The question is how long it will take.
Pruitt, a former Alabama defensive coordinator , inherits a defense that ranked 125th out of 129 Football Bowl Subdivision teams against the runlast season. Tennessee also is adapting to a switch from former coach Butch Jones' 4-3 scheme to the 3-4 alignment favored by Pruitt.
An even bigger adjustment might involve adopting the mentality Pruitt expects from his defensive players.
"It'll definitely take a while, just because it's a different culture," defensive end Kyle Phillips said Wednesday. "I believe that's why everybody has to buy in, me included, being a senior and being a leader for this upcoming season, just getting everybody to buy into what Coach Pruitt's preaching. And I think we'll be good then."
Six players from last year's Alabama defense were first-team or second-team all-Southeastern Conference selections . That defense featured Minkah Fitzpatrick, Rashaan Evans and Da'Ron Payne, who are all regarded as likely first-round picks in this month's NFL draft.
Tennessee didn't have a single defensive player earn first-team or second-team all-SEC honors last year and lost arguably its top defender when Rashaan Gaulden bypassed his senior season to enter the draft . Pruitt noted after Tennessee's Saturday scrimmage that ball carriers generally weren't getting tackled the first time a defender grabbed them.

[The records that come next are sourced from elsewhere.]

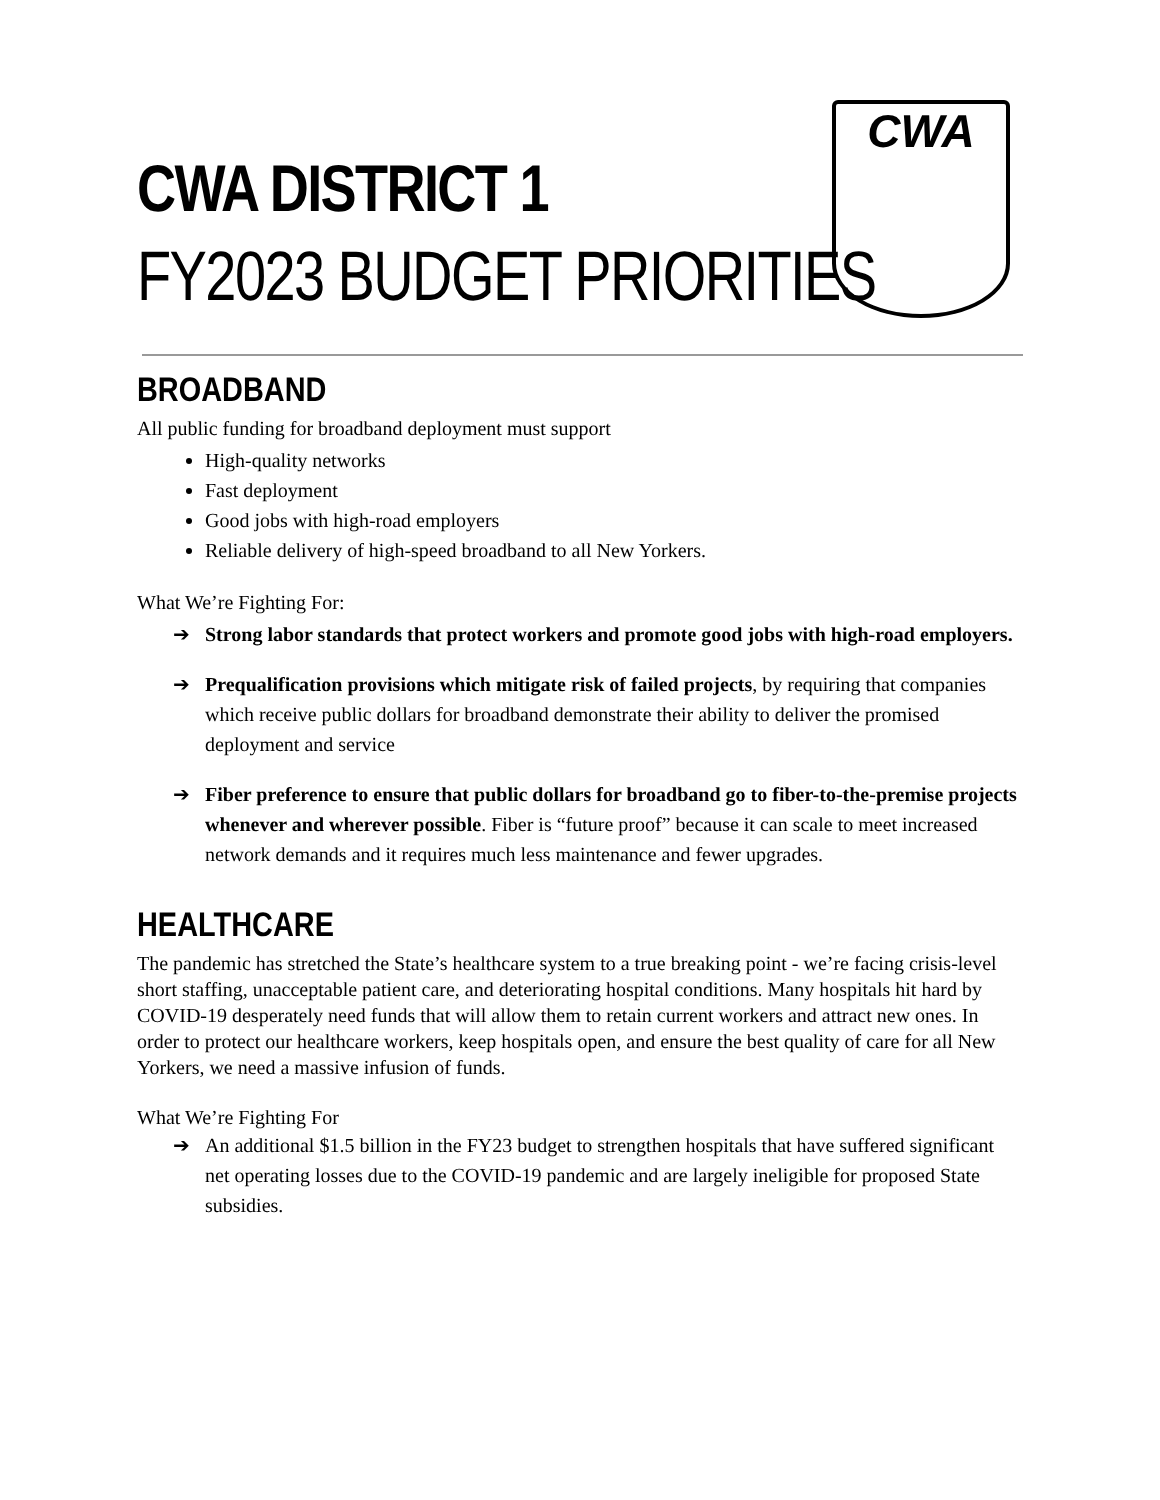CWA
CWA DISTRICT 1
FY2023 BUDGET PRIORITIES
BROADBAND
All public funding for broadband deployment must support
High-quality networks
Fast deployment
Good jobs with high-road employers
Reliable delivery of high-speed broadband to all New Yorkers.
What We’re Fighting For:
➔ Strong labor standards that protect workers and promote good jobs with high-road employers.
➔ Prequalification provisions which mitigate risk of failed projects, by requiring that companies which receive public dollars for broadband demonstrate their ability to deliver the promised deployment and service
➔ Fiber preference to ensure that public dollars for broadband go to fiber-to-the-premise projects whenever and wherever possible. Fiber is “future proof” because it can scale to meet increased network demands and it requires much less maintenance and fewer upgrades.
HEALTHCARE
The pandemic has stretched the State’s healthcare system to a true breaking point - we’re facing crisis-level short staffing, unacceptable patient care, and deteriorating hospital conditions. Many hospitals hit hard by COVID-19 desperately need funds that will allow them to retain current workers and attract new ones. In order to protect our healthcare workers, keep hospitals open, and ensure the best quality of care for all New Yorkers, we need a massive infusion of funds.
What We’re Fighting For
➔ An additional $1.5 billion in the FY23 budget to strengthen hospitals that have suffered significant net operating losses due to the COVID-19 pandemic and are largely ineligible for proposed State subsidies.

"Obviously if they're not going down on first contact, the defense needs to do a better job of wrapping up and tackling," Pruitt said.

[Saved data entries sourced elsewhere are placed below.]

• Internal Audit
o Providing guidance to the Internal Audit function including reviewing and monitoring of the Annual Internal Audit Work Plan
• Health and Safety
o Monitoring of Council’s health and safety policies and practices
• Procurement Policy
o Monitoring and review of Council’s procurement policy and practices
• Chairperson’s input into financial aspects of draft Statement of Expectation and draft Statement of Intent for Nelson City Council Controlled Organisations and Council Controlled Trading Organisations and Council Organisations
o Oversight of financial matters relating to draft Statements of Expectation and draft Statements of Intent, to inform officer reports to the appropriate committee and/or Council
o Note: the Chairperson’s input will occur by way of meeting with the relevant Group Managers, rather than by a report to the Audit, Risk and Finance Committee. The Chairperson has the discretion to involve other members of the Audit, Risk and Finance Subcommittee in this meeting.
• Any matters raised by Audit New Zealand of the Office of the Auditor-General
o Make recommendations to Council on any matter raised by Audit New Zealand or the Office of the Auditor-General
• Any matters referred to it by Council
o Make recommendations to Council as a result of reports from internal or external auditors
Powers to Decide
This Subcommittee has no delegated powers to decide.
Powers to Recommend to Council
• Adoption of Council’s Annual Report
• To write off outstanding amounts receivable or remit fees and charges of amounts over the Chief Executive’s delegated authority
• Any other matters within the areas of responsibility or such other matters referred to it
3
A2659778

Pruitt noticed improvement in Tuesday's practice and said defensive players were more physical and did a better job of running to the ball. Those are the kinds of baby steps Tennessee must take to gradually develop into the kind of defense Pruitt is accustomed to having.

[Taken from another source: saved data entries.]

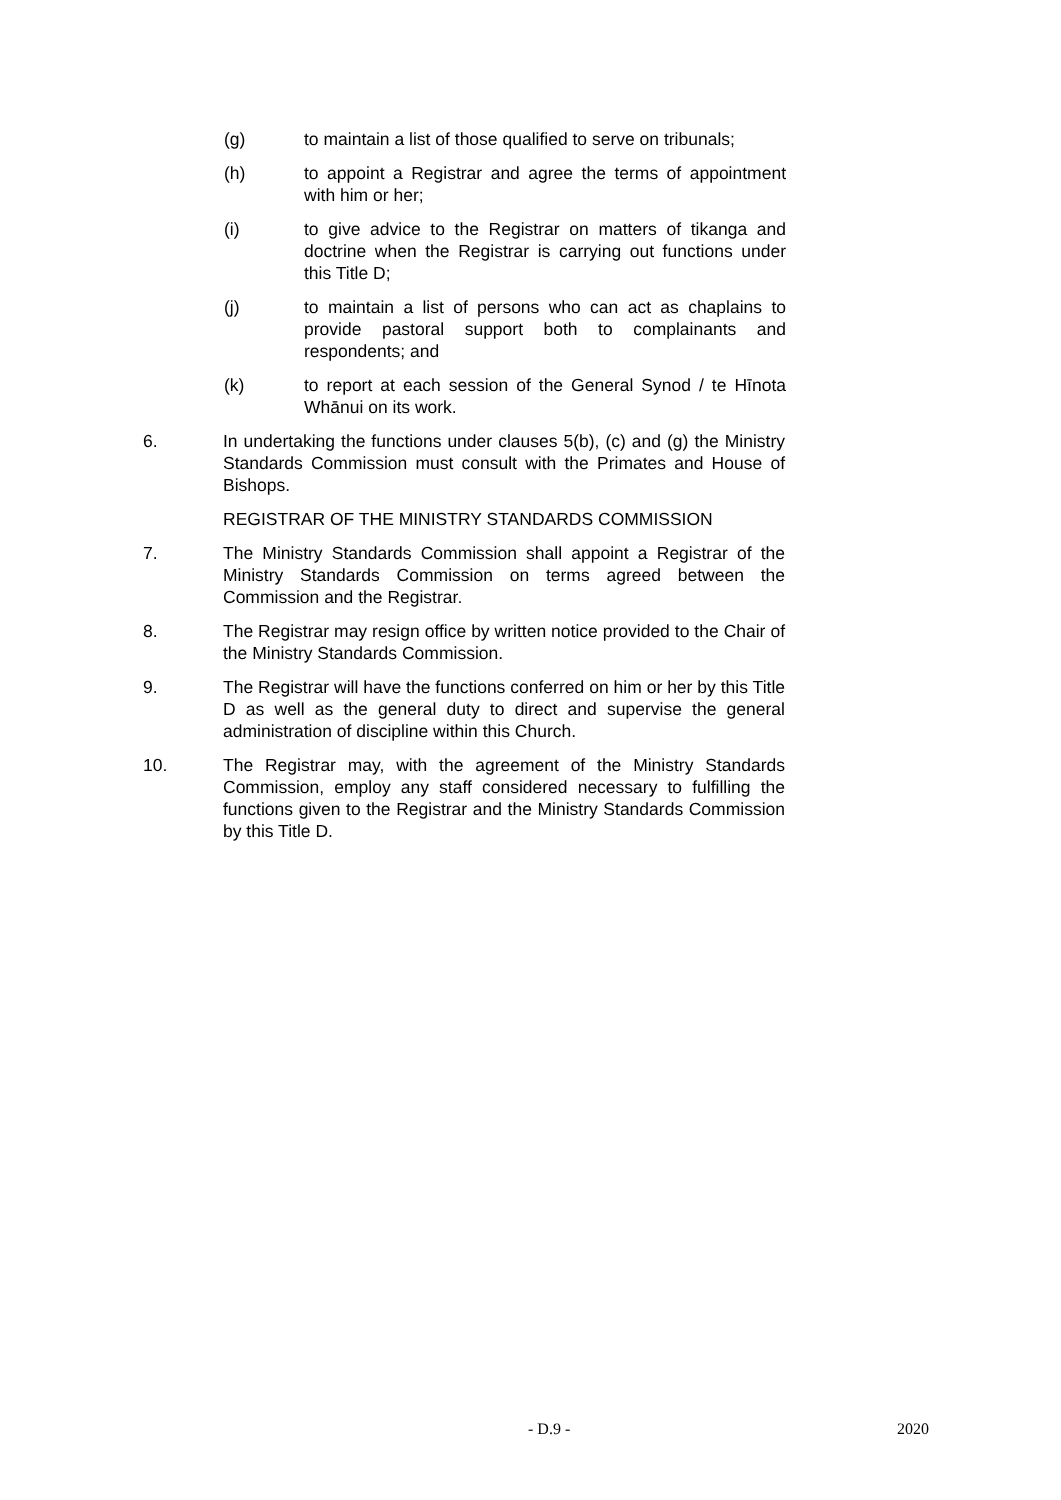(g) to maintain a list of those qualified to serve on tribunals;
(h) to appoint a Registrar and agree the terms of appointment with him or her;
(i) to give advice to the Registrar on matters of tikanga and doctrine when the Registrar is carrying out functions under this Title D;
(j) to maintain a list of persons who can act as chaplains to provide pastoral support both to complainants and respondents; and
(k) to report at each session of the General Synod / te Hīnota Whānui on its work.
6. In undertaking the functions under clauses 5(b), (c) and (g) the Ministry Standards Commission must consult with the Primates and House of Bishops.
REGISTRAR OF THE MINISTRY STANDARDS COMMISSION
7. The Ministry Standards Commission shall appoint a Registrar of the Ministry Standards Commission on terms agreed between the Commission and the Registrar.
8. The Registrar may resign office by written notice provided to the Chair of the Ministry Standards Commission.
9. The Registrar will have the functions conferred on him or her by this Title D as well as the general duty to direct and supervise the general administration of discipline within this Church.
10. The Registrar may, with the agreement of the Ministry Standards Commission, employ any staff considered necessary to fulfilling the functions given to the Registrar and the Ministry Standards Commission by this Title D.
- D.9 - 2020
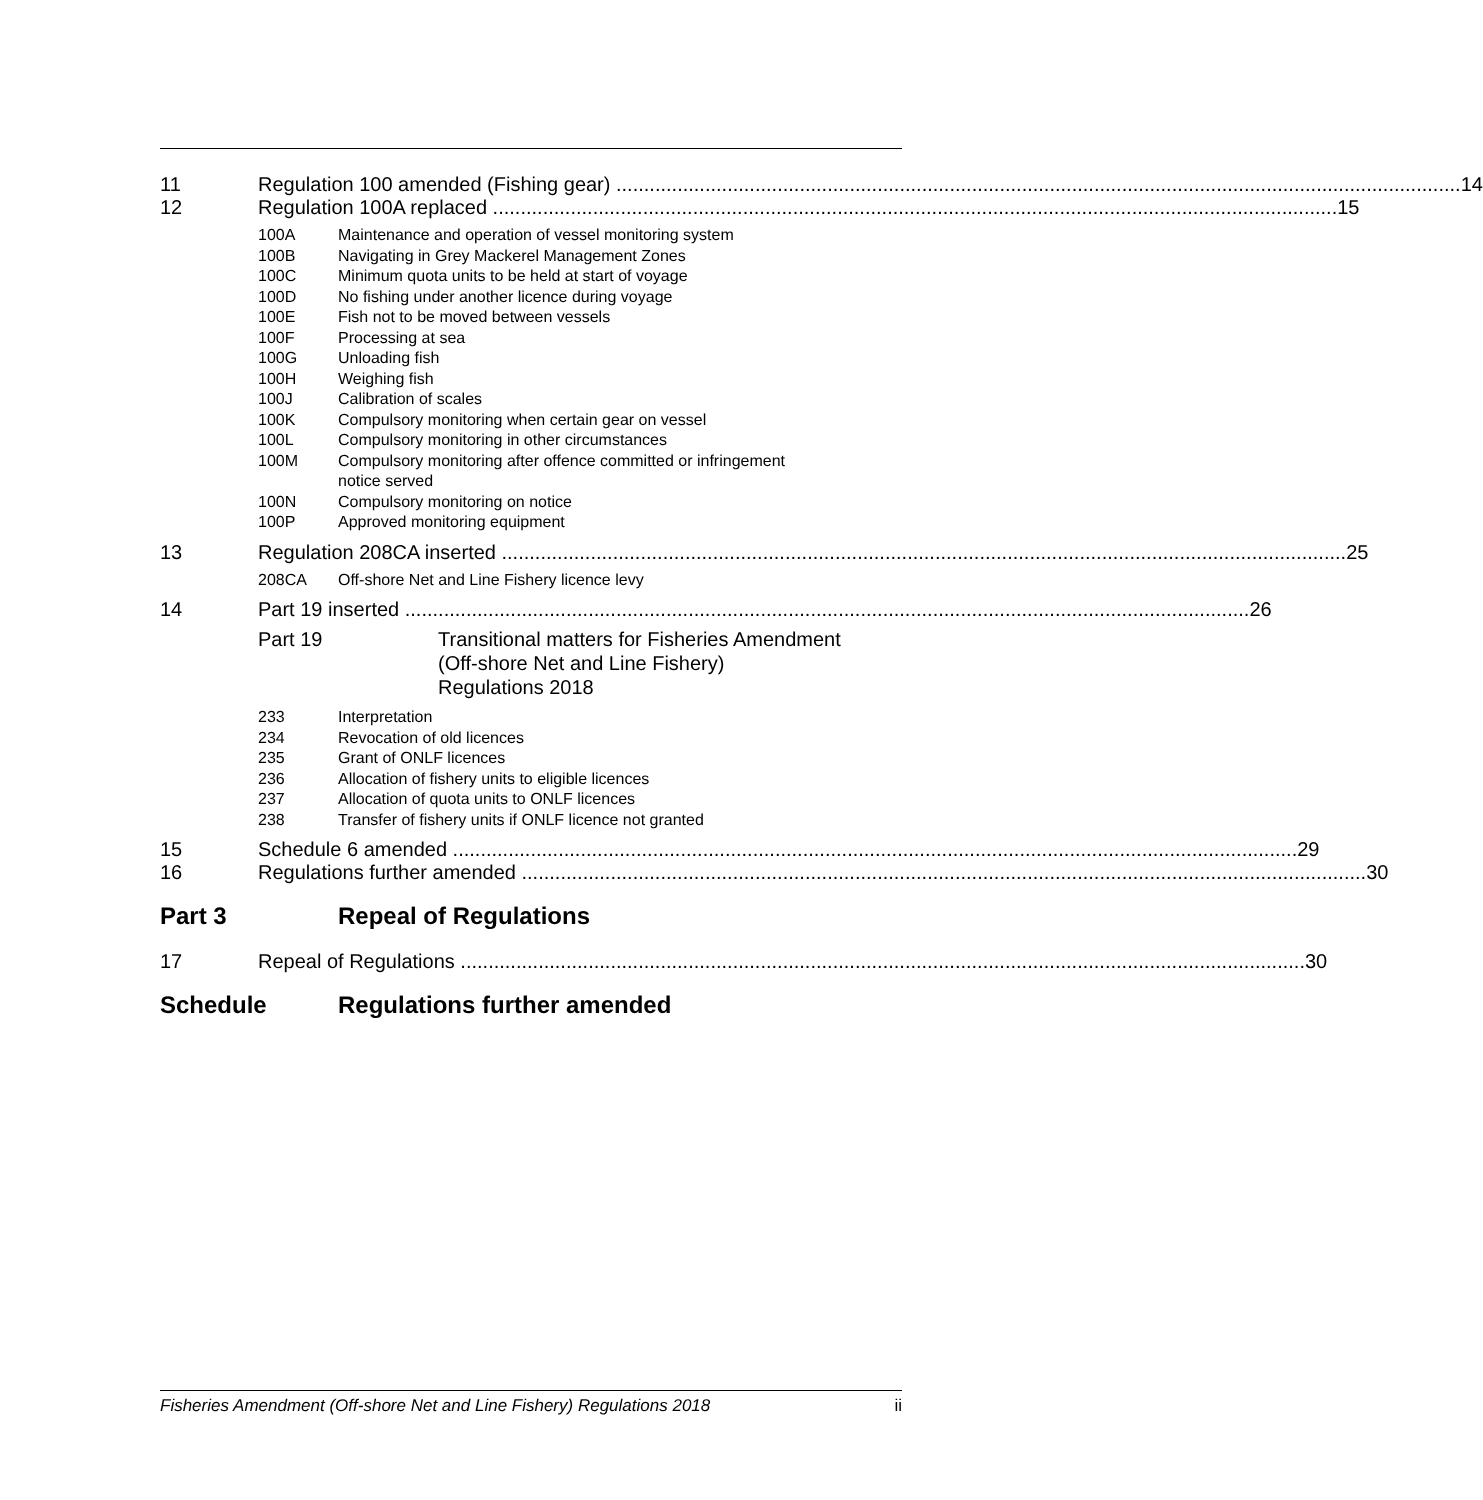11 Regulation 100 amended (Fishing gear) 14
12 Regulation 100A replaced 15
100A Maintenance and operation of vessel monitoring system
100B Navigating in Grey Mackerel Management Zones
100C Minimum quota units to be held at start of voyage
100D No fishing under another licence during voyage
100E Fish not to be moved between vessels
100F Processing at sea
100G Unloading fish
100H Weighing fish
100J Calibration of scales
100K Compulsory monitoring when certain gear on vessel
100L Compulsory monitoring in other circumstances
100M Compulsory monitoring after offence committed or infringement
notice served
100N Compulsory monitoring on notice
100P Approved monitoring equipment
13 Regulation 208CA inserted 25
208CA Off-shore Net and Line Fishery licence levy
14 Part 19 inserted 26
Part 19 Transitional matters for Fisheries Amendment
(Off-shore Net and Line Fishery)
Regulations 2018
233 Interpretation
234 Revocation of old licences
235 Grant of ONLF licences
236 Allocation of fishery units to eligible licences
237 Allocation of quota units to ONLF licences
238 Transfer of fishery units if ONLF licence not granted
15 Schedule 6 amended 29
16 Regulations further amended 30
Part 3 Repeal of Regulations
17 Repeal of Regulations 30
Schedule Regulations further amended
Fisheries Amendment (Off-shore Net and Line Fishery) Regulations 2018 ii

Defensive tackle Shy Tuttle says the biggest adjustment involves the new scheme.
"You've got a whole other lingo the coaches came in and use," Tuttle said. "That's pretty tough on everyone. You throw out what you learned in the past and pick up a new playbook."
Pruitt and Phillips downplayed the complexity of the scheme change, with Phillips saying that "it's just football." Phillips said the biggest adjustment involves the "different culture" that this staff has brought.
"I think it's a good adjustment," Phillips said. "I believe this coaching staff has been marking on being disciplined, being focused, having toughness, playing for four quarters. I think that's going to help us moving forward."
Pruitt's defenses have succeeded wherever he's been.
He was defensive coordinator for Florida State's 2013 and Alabama's 2017 national championship teams . Pruitt also was on Alabama's staff during the Crimson Tide's 2009, 2011 and 2012 national title runs. Georgia was ranked seventh in total defense and eighth in scoring defense in 2015, his final season as the Bulldogs' defensive coordinator.
"He's won a lot of championships and sent a bunch of people to the NFL," Tuttle said. "I hope he can help me and the teammates around me."
This year could represent Pruitt's toughest challenge. Tennessee went 4-8 last season while setting a school record for losses and going winless in Southeastern Conference competition for the first time ever.
Pruitt's search for solutions has been evident in how he's experimented with players at different positions.
His latest attempts at mixing and matching came Tuesday.
Alontae Taylor lined up at cornerback after starting the spring at receiver. Princeton Fant was working out at linebacker after spending most of the spring at running back. Tight end LaTrell Bumphus was practicing on the defensive line. Tyler Byrd, who had moved from wide receiver to the secondary this spring, was back at receiver. Defensive linemen Greg Emerson, Matthew Butler and Eric Crosby were working out on the offensive line.
Pruitt said he will continue trying to discover where players fit best and hasn't ruled out the possibility of using some guys on both offense and defense.
"I go back to my high school background," Pruitt said. "Sometimes you have to play guys on both sides of the all. When it comes down to the last two minutes, I like to have the best players on the field."